**Metin bölümü:**
──────────

Cumhurbaşkanı Erdoğan’ın Ak Saray’ını dakikada 1100 mermi atan “Korkut” adı verilen makineli silah koruyacak!.. 3 bin kamera ile donatılan, bini aşkın polisin gece gündüz koruduğu 1150 odalı Ak Saray’ın bu derece güvenlikli
hale getirilmesinin sebebi nedir? Bu pazar günü sizleri 110 yıl önceki bir pazar gününe götüreceğim... 1500 odalı bir sarayı koruyan “Volley Gun” adlı makineli silah, bakın nelere yol açtı; ve tarihin seyrini nasıl değiştirdi?..




Tarih: 22 Ocak 1905.
St. Petersburg...
Günlerden pazar...
Sabahın erken saatleri... Hava karanlık...
Şehir soğuk ve her yer kardan bembeyaz...
Şehrin altı noktasında insanlar buluşmaya başladı. Ellerinde pankartlar ile birlikte dini içerikli ikonlar da var. Kimileri ilahiler söylüyordu kimileri kahramanlık marşları...

──────────

**Verilen kayıtlar:**
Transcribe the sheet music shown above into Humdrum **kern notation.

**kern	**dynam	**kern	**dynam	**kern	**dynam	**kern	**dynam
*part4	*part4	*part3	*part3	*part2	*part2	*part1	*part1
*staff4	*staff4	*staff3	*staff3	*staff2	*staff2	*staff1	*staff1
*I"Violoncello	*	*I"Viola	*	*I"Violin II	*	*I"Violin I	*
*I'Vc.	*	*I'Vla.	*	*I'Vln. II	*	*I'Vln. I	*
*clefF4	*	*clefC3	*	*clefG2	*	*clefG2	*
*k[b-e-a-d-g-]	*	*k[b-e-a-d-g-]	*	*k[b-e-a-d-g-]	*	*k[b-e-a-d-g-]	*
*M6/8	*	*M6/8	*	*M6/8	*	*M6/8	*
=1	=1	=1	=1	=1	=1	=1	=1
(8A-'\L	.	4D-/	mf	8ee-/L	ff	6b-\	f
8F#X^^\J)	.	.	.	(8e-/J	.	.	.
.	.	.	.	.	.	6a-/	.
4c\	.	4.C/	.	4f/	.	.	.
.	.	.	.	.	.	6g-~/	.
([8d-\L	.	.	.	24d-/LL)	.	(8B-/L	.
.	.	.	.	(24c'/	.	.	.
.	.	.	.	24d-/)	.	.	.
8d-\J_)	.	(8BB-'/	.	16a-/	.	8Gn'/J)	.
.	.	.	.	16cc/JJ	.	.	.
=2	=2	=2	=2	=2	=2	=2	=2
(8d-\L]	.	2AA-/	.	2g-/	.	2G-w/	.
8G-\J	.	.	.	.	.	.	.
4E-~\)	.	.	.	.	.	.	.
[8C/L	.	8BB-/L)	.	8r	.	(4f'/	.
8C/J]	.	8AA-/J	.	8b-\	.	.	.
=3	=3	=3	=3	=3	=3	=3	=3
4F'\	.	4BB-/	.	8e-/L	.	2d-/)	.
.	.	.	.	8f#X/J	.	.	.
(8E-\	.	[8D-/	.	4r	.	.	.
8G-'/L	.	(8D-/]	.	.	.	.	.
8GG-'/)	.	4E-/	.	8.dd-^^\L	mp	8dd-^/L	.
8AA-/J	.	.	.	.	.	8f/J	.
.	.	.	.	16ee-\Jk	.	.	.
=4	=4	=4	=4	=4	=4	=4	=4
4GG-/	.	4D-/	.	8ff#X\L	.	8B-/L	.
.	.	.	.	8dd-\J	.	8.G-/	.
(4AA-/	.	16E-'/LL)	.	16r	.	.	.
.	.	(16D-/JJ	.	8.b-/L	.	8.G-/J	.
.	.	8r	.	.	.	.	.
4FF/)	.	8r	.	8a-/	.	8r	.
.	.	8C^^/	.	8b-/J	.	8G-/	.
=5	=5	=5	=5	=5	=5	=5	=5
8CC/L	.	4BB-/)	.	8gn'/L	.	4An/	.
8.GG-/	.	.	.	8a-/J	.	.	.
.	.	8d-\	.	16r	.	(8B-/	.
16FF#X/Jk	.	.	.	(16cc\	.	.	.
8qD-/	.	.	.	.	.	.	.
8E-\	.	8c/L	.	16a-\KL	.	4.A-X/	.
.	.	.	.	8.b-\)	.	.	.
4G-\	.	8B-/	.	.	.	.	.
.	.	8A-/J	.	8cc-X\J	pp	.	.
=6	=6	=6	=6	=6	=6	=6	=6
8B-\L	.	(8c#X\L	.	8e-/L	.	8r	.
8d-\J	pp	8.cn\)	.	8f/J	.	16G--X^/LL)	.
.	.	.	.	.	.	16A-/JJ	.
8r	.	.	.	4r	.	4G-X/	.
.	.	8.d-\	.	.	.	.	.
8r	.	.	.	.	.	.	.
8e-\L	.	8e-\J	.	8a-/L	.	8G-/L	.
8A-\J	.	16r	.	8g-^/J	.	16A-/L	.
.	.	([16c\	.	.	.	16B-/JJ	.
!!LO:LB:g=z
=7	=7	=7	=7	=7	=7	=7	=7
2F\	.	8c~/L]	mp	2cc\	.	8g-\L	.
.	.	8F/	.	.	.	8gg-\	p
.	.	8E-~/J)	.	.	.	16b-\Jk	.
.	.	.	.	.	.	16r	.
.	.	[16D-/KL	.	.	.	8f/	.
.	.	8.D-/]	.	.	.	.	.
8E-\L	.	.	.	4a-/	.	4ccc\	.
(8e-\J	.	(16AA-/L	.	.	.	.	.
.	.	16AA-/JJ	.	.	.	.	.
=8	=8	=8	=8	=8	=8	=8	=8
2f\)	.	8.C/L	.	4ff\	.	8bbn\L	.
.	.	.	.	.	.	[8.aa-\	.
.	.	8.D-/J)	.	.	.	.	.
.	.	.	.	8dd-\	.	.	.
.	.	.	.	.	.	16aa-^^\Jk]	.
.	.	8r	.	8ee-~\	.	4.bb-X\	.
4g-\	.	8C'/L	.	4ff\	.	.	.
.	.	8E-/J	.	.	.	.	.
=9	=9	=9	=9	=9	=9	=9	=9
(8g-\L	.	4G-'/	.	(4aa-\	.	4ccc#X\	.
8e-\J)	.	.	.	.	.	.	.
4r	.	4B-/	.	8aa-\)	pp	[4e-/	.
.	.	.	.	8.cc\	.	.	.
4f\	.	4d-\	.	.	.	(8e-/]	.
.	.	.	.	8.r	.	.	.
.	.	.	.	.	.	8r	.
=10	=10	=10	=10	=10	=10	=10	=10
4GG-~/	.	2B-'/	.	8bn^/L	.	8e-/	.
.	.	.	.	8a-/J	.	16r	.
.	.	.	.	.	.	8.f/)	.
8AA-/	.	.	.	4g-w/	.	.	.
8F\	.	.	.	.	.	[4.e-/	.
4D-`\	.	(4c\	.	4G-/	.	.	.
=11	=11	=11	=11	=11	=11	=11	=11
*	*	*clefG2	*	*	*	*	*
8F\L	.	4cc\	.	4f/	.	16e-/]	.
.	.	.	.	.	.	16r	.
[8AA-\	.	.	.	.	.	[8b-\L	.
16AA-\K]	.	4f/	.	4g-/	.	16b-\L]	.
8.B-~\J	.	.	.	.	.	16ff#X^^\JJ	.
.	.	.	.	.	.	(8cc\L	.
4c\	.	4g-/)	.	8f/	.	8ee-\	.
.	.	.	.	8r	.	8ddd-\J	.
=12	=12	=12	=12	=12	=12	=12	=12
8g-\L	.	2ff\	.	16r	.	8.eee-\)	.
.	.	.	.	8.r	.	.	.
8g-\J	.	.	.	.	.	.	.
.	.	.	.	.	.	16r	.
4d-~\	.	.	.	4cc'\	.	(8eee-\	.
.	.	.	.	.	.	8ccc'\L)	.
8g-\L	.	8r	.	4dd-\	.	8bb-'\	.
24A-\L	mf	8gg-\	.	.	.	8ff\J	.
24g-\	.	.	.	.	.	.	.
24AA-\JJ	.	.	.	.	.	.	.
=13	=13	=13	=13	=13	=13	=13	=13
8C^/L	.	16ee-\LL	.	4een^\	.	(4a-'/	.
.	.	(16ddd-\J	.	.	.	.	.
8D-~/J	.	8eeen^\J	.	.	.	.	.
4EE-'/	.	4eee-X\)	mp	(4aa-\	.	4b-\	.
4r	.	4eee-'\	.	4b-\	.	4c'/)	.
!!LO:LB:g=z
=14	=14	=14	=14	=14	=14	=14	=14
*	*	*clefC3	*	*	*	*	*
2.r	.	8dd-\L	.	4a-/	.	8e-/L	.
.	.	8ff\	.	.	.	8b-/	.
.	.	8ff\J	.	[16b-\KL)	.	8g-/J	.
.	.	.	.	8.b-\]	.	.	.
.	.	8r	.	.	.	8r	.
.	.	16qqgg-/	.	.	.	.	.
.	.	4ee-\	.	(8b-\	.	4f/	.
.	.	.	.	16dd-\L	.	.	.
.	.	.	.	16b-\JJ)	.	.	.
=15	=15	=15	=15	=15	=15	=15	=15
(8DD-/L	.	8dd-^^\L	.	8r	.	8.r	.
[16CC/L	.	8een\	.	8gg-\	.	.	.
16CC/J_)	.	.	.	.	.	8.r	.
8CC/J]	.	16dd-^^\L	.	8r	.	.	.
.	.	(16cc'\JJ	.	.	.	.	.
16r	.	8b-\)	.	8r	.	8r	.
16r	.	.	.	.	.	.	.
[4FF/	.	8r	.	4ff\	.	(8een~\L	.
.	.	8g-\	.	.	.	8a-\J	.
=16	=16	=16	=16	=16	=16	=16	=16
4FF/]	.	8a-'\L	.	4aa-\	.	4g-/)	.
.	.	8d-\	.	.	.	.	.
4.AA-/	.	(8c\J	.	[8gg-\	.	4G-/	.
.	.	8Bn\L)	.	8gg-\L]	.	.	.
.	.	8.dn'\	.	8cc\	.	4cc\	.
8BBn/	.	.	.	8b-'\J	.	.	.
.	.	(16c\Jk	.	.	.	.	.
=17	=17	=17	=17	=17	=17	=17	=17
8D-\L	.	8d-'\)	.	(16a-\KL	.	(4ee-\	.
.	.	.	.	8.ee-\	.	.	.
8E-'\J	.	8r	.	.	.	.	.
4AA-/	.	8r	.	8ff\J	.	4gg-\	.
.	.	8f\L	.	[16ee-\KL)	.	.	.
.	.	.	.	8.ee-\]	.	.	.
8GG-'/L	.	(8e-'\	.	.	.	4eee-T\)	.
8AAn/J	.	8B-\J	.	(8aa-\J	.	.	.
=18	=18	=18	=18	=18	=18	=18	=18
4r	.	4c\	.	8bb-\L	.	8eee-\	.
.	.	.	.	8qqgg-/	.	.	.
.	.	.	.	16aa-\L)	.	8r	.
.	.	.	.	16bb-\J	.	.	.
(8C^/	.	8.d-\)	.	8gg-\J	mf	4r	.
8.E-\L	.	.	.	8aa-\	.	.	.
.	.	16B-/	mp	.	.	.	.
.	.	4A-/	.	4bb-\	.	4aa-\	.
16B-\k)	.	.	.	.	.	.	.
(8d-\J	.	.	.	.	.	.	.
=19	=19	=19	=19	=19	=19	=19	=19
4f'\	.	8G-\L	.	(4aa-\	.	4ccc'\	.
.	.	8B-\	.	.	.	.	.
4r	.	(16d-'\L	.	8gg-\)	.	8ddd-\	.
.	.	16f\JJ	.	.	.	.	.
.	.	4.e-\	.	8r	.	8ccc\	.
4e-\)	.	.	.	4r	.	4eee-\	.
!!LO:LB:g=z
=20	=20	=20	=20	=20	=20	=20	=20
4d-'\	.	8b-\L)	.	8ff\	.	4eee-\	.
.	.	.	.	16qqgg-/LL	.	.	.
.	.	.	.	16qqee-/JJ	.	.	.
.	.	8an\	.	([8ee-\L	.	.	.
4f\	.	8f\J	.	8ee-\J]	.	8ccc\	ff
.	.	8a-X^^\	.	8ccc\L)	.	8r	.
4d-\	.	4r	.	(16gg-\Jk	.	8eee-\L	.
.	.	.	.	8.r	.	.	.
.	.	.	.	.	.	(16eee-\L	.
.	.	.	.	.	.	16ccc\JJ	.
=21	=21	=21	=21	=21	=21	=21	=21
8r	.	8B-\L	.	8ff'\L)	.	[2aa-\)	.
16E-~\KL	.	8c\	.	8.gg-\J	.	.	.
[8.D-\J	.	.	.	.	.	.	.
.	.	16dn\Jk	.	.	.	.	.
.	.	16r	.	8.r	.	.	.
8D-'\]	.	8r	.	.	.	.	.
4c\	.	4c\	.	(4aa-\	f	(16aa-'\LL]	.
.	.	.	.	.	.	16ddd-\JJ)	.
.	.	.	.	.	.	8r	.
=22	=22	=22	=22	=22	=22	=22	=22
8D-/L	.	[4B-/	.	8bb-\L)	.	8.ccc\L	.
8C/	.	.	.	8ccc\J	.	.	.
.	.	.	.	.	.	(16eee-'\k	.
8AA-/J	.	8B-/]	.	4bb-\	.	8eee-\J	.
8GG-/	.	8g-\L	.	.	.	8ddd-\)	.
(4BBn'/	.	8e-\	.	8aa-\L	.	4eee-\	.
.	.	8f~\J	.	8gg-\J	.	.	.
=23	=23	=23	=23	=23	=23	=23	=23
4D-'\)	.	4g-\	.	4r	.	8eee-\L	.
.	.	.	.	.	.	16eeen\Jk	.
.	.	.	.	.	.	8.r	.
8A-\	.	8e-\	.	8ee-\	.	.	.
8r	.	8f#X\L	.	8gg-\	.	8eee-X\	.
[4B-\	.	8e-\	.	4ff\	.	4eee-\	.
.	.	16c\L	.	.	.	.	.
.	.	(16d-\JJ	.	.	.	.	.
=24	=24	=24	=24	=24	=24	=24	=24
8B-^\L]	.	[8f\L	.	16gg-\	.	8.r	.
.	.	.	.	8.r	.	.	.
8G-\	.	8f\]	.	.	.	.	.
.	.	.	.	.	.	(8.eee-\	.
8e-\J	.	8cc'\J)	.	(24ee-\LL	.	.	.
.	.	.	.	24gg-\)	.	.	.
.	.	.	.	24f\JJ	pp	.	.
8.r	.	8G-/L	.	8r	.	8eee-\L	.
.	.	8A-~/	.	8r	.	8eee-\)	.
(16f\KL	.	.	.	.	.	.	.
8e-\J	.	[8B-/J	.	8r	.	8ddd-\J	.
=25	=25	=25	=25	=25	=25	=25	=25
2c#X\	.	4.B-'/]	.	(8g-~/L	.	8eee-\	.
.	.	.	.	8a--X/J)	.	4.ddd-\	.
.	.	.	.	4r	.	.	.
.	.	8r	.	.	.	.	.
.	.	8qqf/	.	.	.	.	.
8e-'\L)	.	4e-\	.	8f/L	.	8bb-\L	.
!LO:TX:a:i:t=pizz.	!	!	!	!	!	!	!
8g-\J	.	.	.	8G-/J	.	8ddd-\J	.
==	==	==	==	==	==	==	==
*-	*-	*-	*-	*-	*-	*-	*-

──────────

**Yapılacaklar:**
[A] Ak Saray yazısına göre “Korkut” adlı makineli silah dakikada kaç mermi atıyor?
[B] Ak Saray yazısını iki cümleyle özetleyin.

**Görevlerin cevapları:**
[A] Dakikada 1100 mermi atıyor.

[B] Yazı, 3 bin kamerayla donatılan ve bini aşkın polisin gece gündüz koruduğu 1150 odalı Ak Saray’ı dakikada 1100 mermi atan “Korkut” adlı makineli silahın koruyacağını söylüyor ve bu kadar güvenliğin sebebini soruyor. Ardından okuru 22 Ocak 1905 pazar sabahına, karla kaplı St. Petersburg’a götürüyor; orada insanlar şehrin altı noktasında ellerinde pankartlar ve dini ikonlarla, ilahiler ve marşlar söyleyerek buluşmaya başlıyor.